> [Task requirements]:
Your task is to transcribe the entries below exactly, from their first line down to the line containing "Trắc nghiệm từ vựng", and to stop there.
#####
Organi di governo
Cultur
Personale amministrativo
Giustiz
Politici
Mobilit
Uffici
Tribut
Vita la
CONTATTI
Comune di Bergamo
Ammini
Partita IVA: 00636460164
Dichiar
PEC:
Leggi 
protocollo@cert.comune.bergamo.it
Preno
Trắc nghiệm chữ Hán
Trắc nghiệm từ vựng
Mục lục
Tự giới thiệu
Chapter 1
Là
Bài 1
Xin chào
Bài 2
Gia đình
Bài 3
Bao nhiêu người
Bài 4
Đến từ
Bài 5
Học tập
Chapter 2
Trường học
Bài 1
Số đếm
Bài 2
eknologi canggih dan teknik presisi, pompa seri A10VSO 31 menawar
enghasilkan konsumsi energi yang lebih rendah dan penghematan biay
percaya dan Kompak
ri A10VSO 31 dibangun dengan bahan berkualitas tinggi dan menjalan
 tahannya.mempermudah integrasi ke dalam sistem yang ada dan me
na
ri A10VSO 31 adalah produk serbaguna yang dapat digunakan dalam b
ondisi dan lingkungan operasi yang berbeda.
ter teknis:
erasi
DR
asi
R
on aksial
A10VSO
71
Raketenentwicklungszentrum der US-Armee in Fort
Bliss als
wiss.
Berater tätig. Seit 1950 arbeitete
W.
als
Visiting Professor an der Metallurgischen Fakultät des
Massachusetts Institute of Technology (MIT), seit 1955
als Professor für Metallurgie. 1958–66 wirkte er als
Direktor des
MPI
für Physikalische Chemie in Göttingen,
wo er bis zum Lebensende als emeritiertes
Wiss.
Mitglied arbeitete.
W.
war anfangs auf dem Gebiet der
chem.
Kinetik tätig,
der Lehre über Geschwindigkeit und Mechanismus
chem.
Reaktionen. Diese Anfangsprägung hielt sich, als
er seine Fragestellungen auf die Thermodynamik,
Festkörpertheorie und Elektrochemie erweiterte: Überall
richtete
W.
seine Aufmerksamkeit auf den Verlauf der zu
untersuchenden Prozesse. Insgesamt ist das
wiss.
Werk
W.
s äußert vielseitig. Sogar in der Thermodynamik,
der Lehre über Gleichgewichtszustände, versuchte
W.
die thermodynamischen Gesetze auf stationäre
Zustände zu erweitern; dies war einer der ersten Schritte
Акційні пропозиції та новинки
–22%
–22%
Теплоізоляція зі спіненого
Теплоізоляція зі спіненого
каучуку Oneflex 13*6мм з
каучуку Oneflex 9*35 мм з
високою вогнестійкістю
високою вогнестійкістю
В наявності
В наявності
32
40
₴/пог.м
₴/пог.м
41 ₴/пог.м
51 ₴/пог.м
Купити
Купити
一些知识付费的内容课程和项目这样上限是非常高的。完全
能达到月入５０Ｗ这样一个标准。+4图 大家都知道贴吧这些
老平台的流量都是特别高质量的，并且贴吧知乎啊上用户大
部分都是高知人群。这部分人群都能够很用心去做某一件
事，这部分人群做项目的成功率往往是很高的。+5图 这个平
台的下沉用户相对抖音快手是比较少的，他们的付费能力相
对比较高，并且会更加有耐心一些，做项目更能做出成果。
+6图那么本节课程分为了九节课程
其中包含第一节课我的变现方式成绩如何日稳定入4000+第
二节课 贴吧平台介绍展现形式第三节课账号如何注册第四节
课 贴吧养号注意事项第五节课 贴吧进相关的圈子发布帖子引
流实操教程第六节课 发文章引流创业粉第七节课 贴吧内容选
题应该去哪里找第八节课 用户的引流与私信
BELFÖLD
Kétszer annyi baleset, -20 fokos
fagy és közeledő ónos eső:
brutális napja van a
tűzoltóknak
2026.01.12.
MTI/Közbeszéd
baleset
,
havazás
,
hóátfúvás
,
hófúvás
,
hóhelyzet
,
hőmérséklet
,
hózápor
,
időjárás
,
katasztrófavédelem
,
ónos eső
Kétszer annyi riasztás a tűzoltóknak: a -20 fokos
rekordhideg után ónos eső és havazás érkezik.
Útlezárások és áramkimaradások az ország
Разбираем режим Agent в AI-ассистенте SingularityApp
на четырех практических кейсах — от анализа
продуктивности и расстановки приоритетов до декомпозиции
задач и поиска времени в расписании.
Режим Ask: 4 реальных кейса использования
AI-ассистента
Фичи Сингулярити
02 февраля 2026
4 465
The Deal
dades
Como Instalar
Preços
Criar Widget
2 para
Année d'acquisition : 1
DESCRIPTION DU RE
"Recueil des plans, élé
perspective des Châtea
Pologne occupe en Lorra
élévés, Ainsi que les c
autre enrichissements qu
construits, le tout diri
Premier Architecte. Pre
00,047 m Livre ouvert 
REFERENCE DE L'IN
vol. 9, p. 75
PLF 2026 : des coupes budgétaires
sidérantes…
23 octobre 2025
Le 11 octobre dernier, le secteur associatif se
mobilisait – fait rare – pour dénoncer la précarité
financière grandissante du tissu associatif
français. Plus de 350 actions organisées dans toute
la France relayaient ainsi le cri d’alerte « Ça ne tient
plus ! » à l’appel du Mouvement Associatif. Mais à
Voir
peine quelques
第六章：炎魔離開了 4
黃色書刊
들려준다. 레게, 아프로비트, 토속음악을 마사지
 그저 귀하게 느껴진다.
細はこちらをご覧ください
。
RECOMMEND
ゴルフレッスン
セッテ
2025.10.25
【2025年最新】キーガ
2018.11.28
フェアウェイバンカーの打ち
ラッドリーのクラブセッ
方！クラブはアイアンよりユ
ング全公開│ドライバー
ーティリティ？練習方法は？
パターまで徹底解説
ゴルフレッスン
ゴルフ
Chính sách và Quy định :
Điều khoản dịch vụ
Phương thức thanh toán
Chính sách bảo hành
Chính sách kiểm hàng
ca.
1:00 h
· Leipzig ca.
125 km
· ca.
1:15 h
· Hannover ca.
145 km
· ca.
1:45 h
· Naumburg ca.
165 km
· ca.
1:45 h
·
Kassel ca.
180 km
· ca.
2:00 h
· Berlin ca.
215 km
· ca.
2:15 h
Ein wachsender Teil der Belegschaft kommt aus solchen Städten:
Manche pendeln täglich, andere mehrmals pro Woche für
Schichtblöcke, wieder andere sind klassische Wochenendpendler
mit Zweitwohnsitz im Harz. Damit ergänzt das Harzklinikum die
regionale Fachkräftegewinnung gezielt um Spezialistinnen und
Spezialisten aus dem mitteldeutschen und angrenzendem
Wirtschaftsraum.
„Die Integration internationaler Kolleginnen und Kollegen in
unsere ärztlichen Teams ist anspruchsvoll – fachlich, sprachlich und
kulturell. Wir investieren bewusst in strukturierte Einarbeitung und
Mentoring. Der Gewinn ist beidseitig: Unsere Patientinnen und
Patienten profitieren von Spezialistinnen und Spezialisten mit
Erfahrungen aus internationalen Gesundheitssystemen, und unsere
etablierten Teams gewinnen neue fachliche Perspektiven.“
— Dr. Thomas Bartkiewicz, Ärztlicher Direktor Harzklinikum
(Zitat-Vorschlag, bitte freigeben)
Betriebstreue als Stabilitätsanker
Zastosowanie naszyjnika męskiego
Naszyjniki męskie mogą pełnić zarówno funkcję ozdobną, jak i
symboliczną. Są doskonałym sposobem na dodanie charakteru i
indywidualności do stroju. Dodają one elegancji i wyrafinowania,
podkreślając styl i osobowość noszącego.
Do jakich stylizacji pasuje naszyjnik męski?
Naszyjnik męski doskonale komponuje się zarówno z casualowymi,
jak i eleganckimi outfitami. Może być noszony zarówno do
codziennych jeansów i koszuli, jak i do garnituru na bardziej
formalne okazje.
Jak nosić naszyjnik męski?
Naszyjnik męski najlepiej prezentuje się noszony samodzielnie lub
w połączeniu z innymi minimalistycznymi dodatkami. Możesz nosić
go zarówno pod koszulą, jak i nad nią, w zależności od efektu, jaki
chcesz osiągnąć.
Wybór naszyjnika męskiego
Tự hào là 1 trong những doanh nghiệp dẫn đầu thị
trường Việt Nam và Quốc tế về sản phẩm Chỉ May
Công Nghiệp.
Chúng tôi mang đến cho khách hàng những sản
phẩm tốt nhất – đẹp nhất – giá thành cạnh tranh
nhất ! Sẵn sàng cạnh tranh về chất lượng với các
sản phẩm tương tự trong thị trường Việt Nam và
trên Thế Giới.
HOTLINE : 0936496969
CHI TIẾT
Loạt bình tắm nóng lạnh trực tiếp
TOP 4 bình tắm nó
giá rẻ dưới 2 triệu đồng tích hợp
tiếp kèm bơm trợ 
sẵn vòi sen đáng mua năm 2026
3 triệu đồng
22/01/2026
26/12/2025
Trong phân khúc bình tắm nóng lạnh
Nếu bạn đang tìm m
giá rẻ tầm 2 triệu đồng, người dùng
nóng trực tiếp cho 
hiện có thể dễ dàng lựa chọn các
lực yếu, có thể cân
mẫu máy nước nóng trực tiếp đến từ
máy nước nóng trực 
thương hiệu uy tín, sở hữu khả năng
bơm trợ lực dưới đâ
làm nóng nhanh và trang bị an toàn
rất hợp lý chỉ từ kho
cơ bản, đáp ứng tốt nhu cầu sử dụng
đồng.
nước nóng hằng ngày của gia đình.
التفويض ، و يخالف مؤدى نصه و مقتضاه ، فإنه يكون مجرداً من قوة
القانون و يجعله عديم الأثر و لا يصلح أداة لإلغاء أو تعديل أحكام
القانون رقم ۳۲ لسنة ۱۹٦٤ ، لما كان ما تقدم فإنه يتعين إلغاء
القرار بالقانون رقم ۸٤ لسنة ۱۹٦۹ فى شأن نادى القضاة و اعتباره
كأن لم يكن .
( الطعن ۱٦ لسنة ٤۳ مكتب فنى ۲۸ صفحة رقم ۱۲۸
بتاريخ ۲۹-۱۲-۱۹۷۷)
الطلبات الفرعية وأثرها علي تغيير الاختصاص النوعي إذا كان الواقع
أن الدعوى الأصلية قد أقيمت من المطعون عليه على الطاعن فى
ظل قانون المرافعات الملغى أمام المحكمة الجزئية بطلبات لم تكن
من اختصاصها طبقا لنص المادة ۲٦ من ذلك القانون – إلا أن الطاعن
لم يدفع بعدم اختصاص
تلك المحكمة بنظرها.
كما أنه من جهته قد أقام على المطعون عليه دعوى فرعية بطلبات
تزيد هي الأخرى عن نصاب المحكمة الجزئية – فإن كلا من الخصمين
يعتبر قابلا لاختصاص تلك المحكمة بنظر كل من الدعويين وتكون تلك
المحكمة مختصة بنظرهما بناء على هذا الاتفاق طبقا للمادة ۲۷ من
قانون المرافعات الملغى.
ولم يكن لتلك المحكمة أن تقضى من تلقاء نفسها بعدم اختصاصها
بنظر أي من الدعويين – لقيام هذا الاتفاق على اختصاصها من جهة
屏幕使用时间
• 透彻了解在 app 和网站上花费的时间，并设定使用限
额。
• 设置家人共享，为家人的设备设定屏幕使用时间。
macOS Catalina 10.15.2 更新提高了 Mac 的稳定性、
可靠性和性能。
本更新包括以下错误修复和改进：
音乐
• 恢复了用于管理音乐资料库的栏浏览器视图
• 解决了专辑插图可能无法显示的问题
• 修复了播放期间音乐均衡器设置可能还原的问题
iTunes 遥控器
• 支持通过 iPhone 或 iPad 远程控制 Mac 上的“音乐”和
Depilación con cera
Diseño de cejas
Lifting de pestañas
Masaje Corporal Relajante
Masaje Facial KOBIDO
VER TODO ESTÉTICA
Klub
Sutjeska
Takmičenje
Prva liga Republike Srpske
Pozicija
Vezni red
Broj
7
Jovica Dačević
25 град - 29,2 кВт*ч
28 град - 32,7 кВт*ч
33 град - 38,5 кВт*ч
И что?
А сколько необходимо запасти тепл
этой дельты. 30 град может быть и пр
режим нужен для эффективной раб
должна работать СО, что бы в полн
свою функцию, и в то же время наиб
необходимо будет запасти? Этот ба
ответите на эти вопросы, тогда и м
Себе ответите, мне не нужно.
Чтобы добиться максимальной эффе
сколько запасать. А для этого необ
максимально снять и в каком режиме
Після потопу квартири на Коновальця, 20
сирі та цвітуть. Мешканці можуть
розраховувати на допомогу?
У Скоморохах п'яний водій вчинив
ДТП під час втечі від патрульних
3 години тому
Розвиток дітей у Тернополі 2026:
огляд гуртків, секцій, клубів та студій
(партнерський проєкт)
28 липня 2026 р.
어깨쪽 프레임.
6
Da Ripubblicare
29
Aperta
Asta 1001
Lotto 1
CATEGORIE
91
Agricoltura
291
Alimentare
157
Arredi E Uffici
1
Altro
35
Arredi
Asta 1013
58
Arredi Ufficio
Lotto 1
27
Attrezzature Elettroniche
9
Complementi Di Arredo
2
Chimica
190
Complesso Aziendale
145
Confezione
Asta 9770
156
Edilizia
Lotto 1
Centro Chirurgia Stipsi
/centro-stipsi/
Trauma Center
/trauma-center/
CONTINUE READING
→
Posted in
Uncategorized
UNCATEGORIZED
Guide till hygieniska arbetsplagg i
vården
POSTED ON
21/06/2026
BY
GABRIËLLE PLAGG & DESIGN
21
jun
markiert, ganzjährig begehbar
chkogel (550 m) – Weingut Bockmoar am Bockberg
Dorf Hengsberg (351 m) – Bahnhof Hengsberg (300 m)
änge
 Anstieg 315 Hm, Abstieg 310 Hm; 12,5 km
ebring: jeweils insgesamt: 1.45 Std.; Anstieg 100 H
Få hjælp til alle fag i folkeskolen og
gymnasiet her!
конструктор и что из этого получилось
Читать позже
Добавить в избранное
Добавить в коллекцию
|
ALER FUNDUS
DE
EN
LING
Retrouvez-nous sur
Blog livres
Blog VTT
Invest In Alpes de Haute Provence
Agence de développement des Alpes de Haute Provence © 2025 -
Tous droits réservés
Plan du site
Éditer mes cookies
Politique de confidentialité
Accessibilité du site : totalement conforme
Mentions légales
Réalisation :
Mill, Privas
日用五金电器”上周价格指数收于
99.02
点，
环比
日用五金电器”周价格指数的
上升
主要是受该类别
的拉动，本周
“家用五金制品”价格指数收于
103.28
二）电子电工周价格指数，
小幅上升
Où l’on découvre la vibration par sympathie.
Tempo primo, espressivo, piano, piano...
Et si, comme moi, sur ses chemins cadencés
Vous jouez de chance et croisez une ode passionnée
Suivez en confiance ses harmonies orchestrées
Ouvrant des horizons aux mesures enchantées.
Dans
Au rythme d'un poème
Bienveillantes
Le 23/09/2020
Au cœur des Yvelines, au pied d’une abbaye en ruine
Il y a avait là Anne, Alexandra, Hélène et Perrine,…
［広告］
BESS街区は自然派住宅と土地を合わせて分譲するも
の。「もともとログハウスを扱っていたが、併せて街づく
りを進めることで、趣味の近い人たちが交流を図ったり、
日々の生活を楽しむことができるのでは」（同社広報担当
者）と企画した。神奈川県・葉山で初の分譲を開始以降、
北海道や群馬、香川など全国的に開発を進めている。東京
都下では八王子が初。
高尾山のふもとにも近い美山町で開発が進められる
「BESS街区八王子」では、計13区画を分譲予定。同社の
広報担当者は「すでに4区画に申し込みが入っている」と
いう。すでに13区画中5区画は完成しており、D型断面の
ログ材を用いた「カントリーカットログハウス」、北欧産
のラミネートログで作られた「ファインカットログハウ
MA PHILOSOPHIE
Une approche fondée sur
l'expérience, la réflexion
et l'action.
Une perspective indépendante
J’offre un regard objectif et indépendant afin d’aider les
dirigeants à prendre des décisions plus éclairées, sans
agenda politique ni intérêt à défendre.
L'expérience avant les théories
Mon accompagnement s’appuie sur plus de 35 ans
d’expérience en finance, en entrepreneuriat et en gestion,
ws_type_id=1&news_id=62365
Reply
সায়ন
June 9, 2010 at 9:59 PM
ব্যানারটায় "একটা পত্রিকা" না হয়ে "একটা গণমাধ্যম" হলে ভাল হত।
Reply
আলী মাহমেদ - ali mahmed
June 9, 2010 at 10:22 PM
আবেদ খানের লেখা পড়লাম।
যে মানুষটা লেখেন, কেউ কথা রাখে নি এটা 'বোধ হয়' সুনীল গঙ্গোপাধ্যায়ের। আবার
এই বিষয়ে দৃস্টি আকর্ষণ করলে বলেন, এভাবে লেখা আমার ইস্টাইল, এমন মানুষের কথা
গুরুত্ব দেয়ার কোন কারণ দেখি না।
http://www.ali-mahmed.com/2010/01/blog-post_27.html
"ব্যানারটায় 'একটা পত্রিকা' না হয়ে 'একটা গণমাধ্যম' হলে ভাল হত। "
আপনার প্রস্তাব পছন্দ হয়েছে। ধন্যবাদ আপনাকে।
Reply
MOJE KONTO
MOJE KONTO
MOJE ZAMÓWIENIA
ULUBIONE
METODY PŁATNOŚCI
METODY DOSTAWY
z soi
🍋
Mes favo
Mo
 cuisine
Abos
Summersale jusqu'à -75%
#####
> [Task solution]:
Organi di governo
Cultur
Personale amministrativo
Giustiz
Politici
Mobilit
Uffici
Tribut
Vita la
CONTATTI
Comune di Bergamo
Ammini
Partita IVA: 00636460164
Dichiar
PEC:
Leggi 
protocollo@cert.comune.bergamo.it
Preno
Trắc nghiệm chữ Hán
Trắc nghiệm từ vựng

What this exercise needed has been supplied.